Stated problem
Write out every line of the records below word for word, omitting the pictures.

— START OF Data shown —

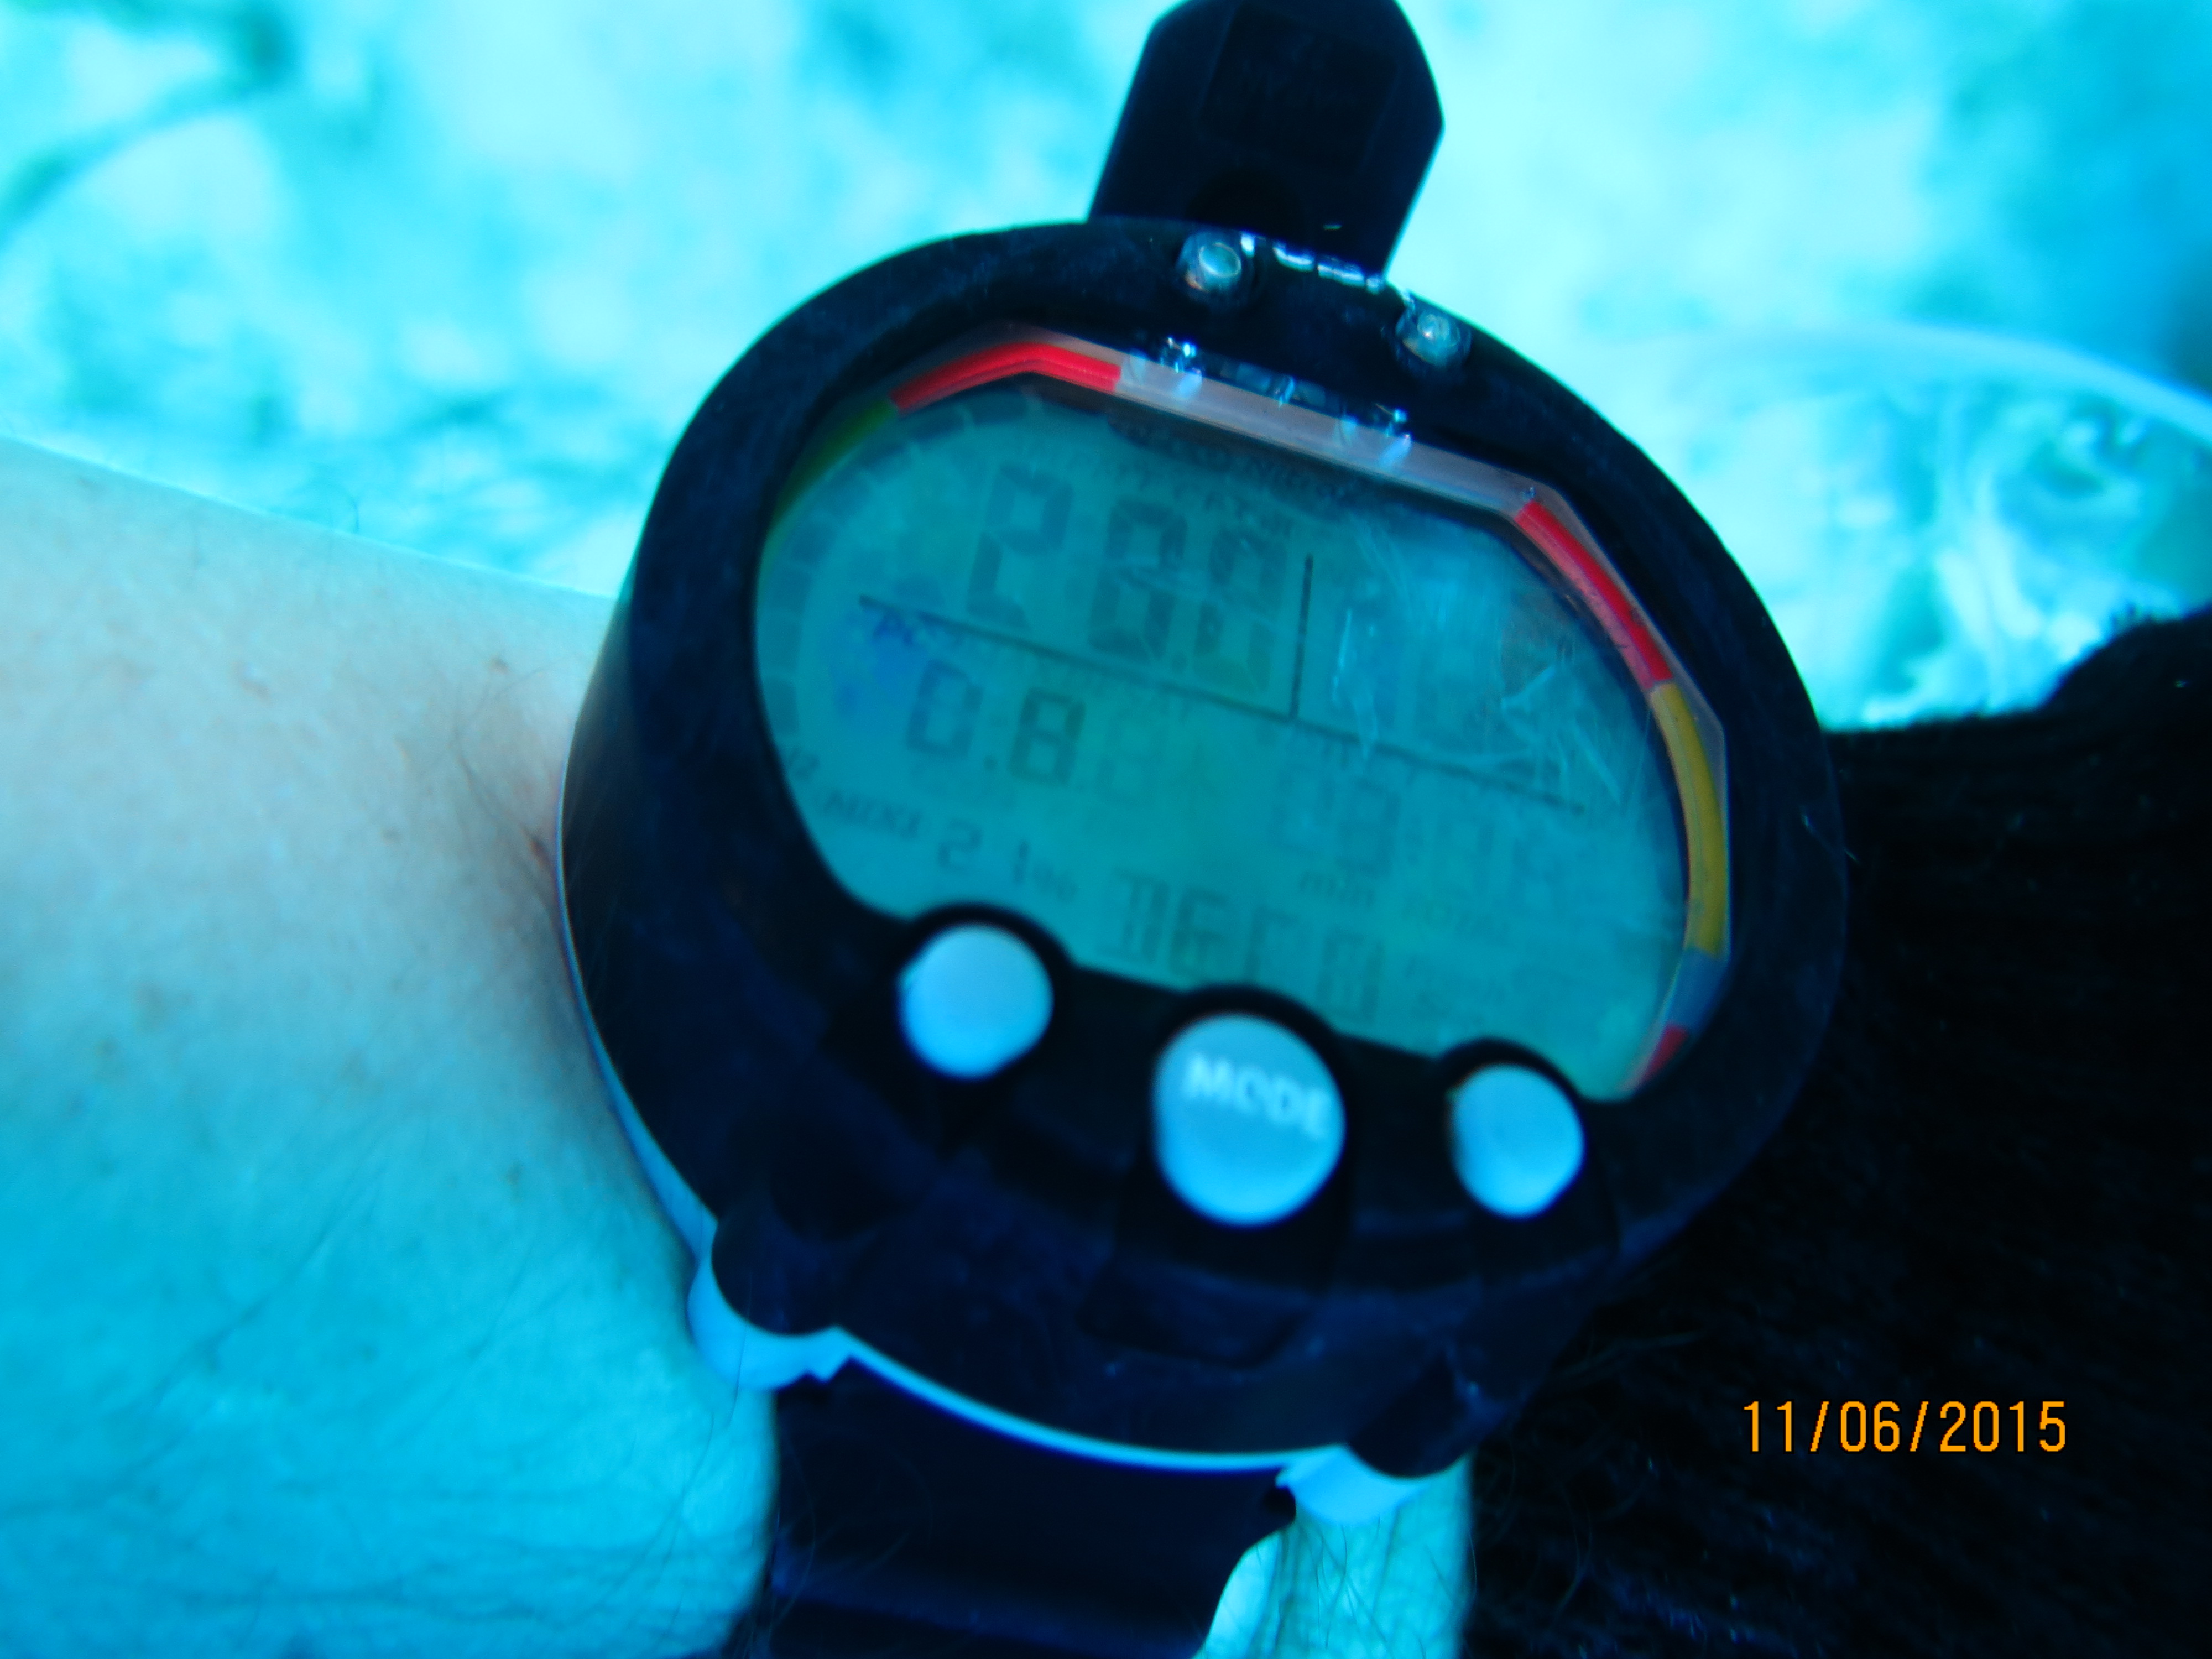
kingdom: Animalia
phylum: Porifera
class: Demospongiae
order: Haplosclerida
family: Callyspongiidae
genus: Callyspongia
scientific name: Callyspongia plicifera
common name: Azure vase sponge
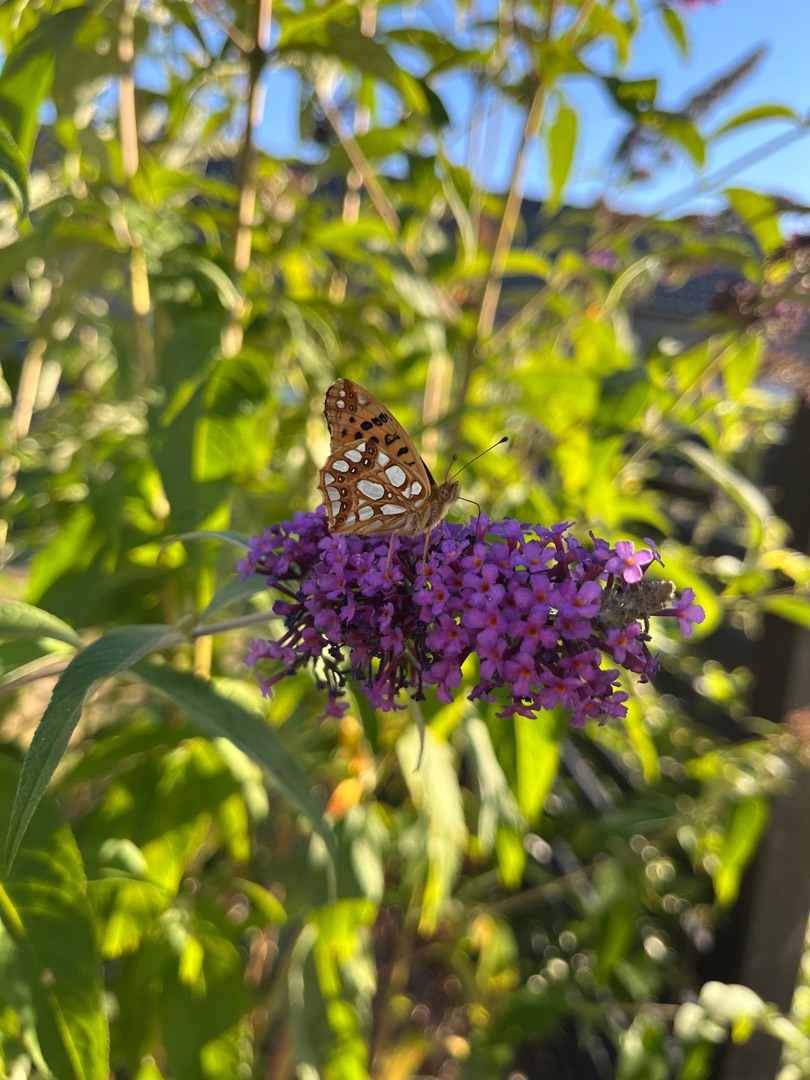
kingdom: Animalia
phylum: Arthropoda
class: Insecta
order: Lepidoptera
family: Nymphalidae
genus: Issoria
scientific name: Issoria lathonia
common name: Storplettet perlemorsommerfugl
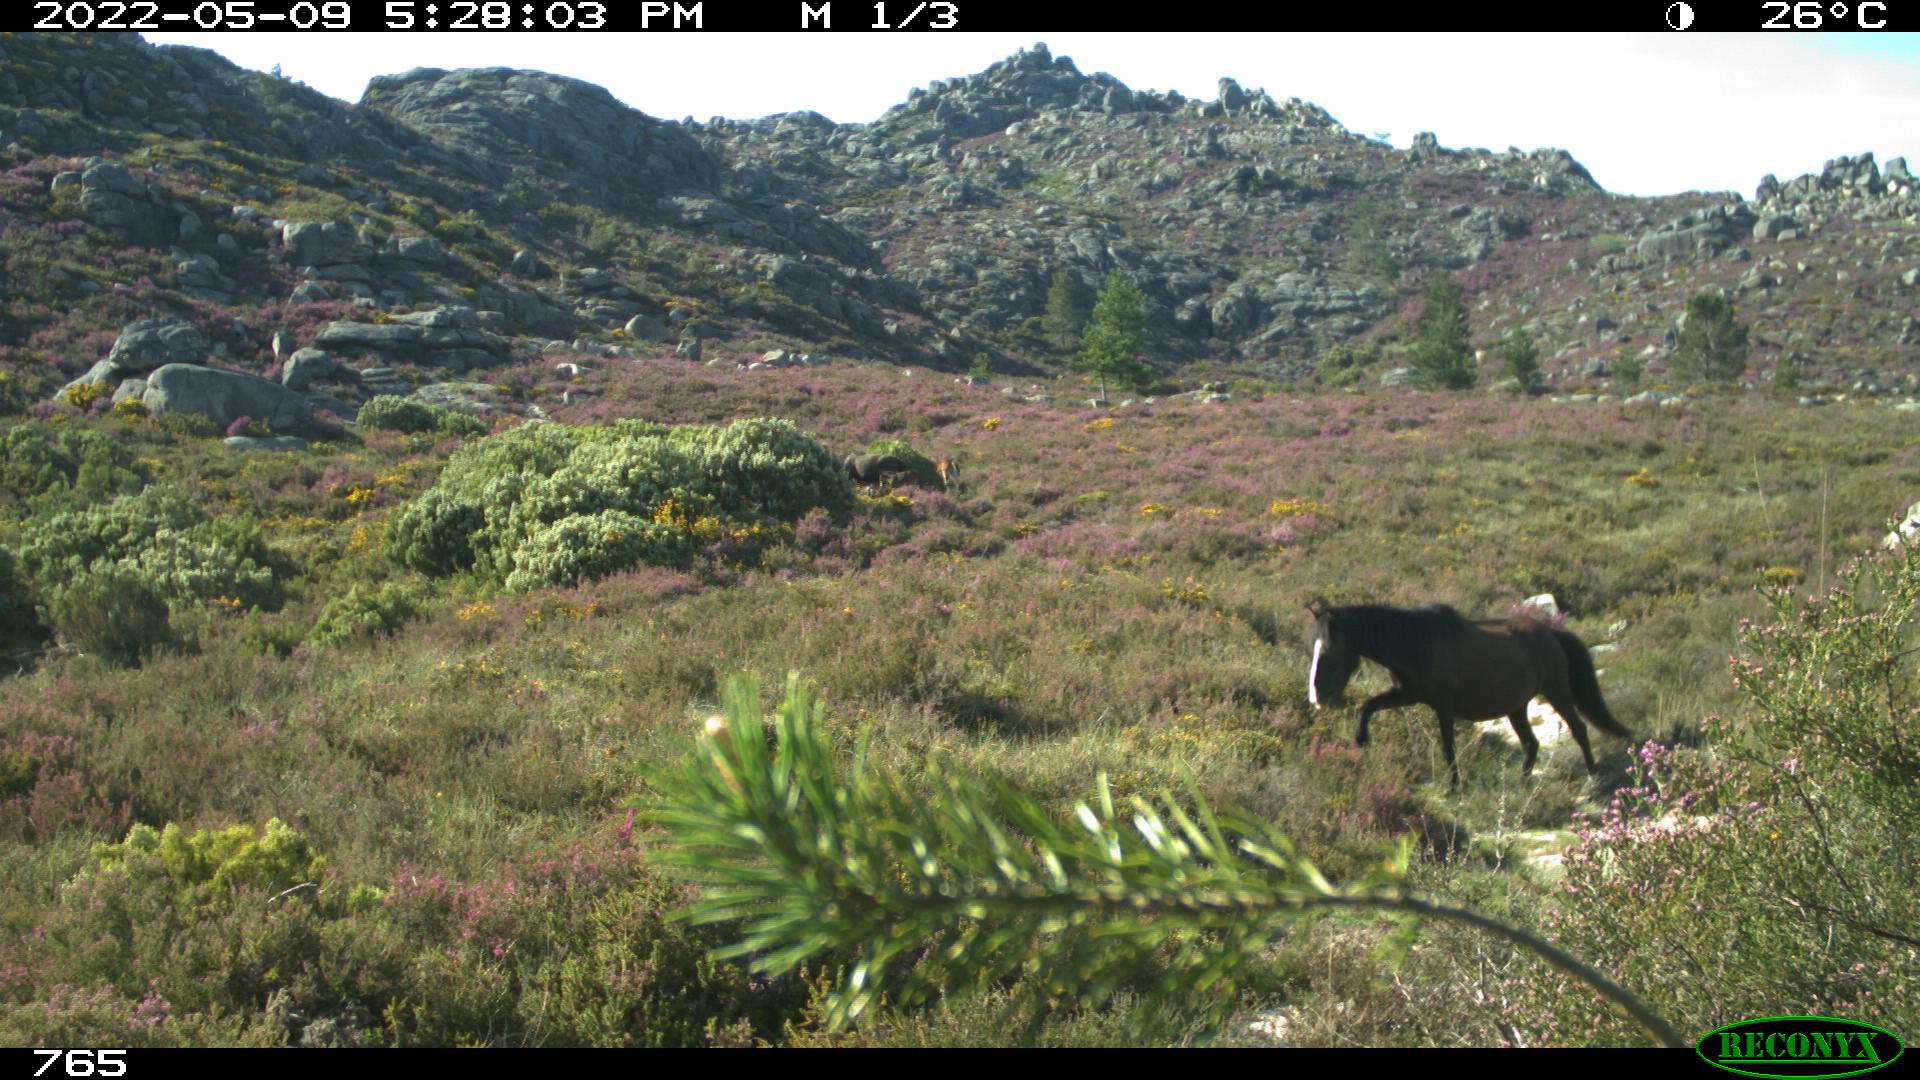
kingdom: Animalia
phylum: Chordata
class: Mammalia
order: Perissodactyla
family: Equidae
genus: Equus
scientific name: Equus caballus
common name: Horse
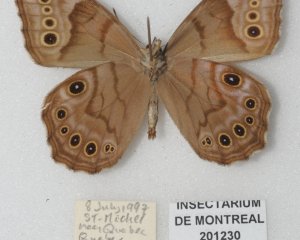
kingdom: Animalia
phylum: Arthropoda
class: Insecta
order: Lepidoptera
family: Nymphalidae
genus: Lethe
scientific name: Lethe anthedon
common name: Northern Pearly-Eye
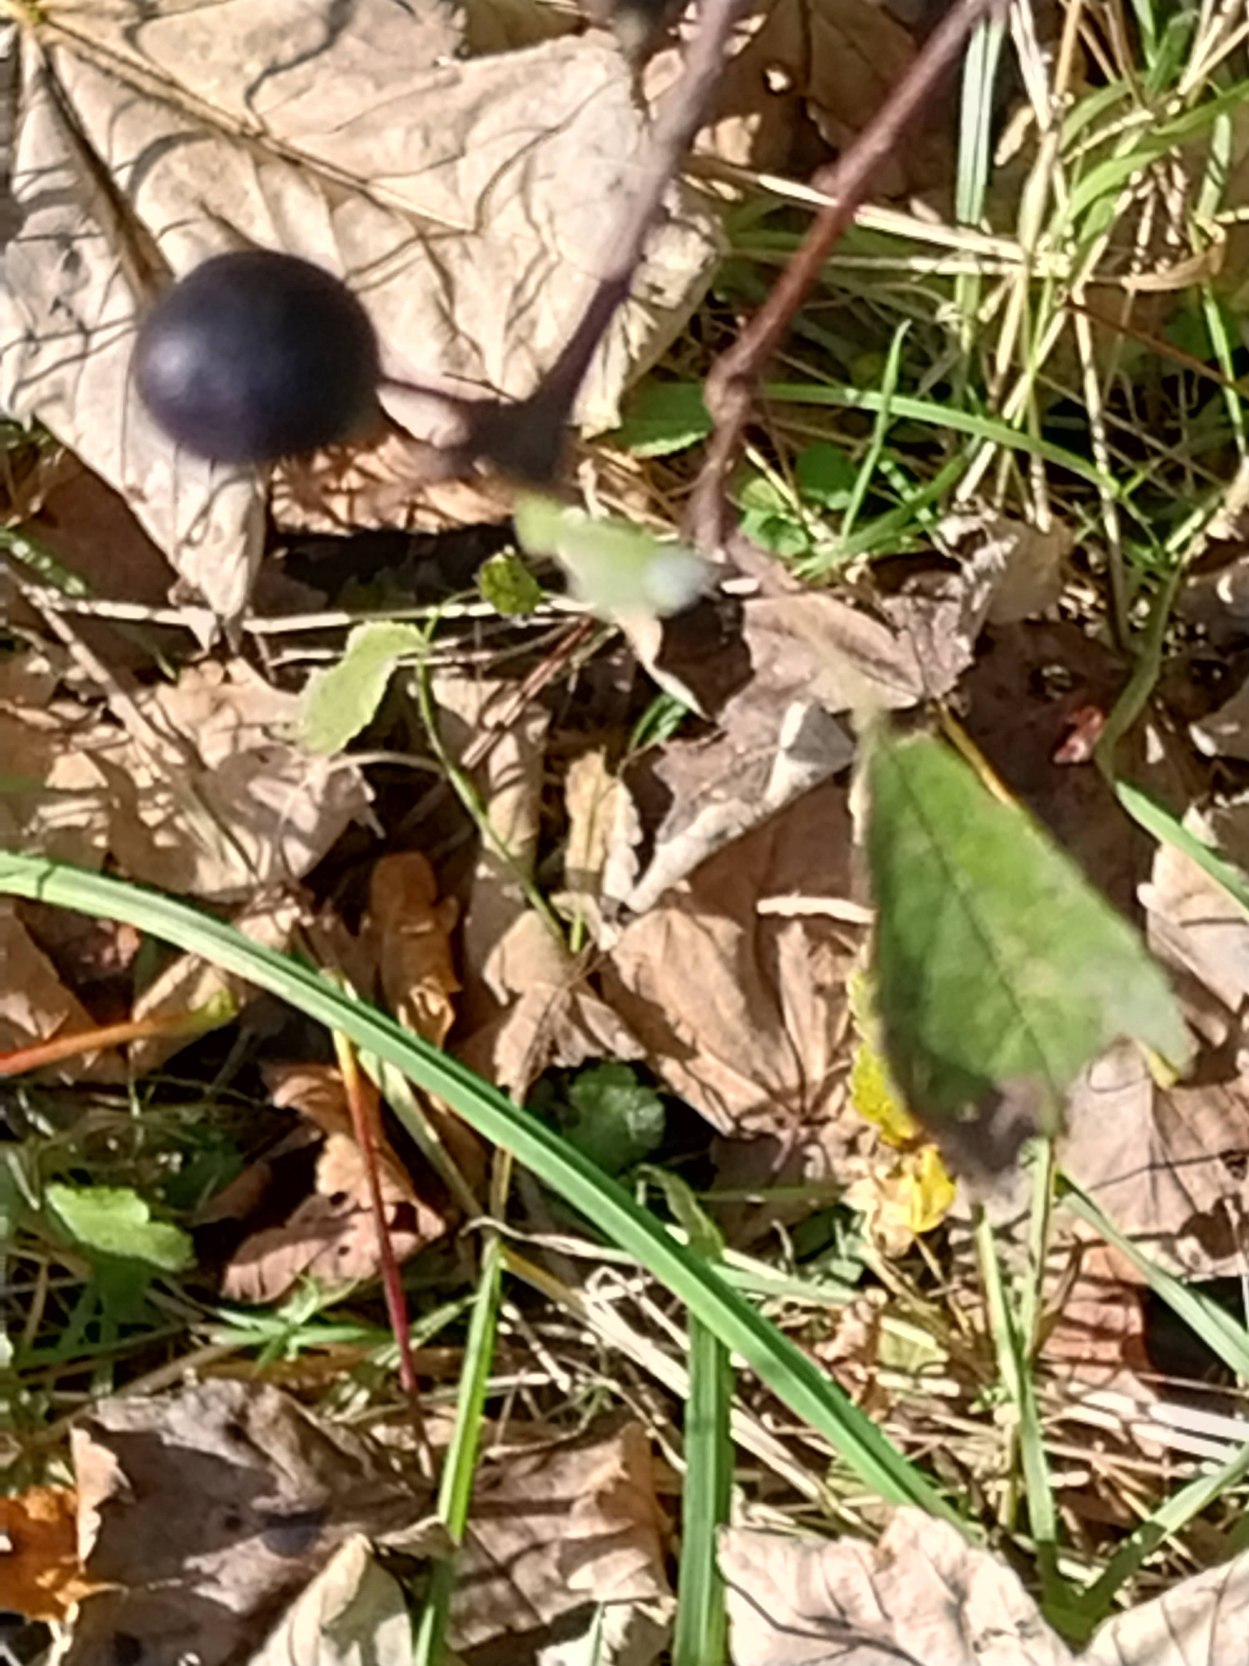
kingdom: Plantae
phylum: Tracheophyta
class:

— END OF Data shown —

Exercise result
kingdom: Animalia
phylum: Porifera
class: Demospongiae
order: Haplosclerida
family: Callyspongiidae
genus: Callyspongia
scientific name: Callyspongia plicifera
common name: Azure vase sponge
kingdom: Animalia
phylum: Arthropoda
class: Insecta
order: Lepidoptera
family: Nymphalidae
genus: Issoria
scientific name: Issoria lathonia
common name: Storplettet perlemorsommerfugl
kingdom: Animalia
phylum: Chordata
class: Mammalia
order: Perissodactyla
family: Equidae
genus: Equus
scientific name: Equus caballus
common name: Horse
kingdom: Animalia
phylum: Arthropoda
class: Insecta
order: Lepidoptera
family: Nymphalidae
genus: Lethe
scientific name: Lethe anthedon
common name: Northern Pearly-Eye
kingdom: Plantae
phylum: Tracheophyta
class:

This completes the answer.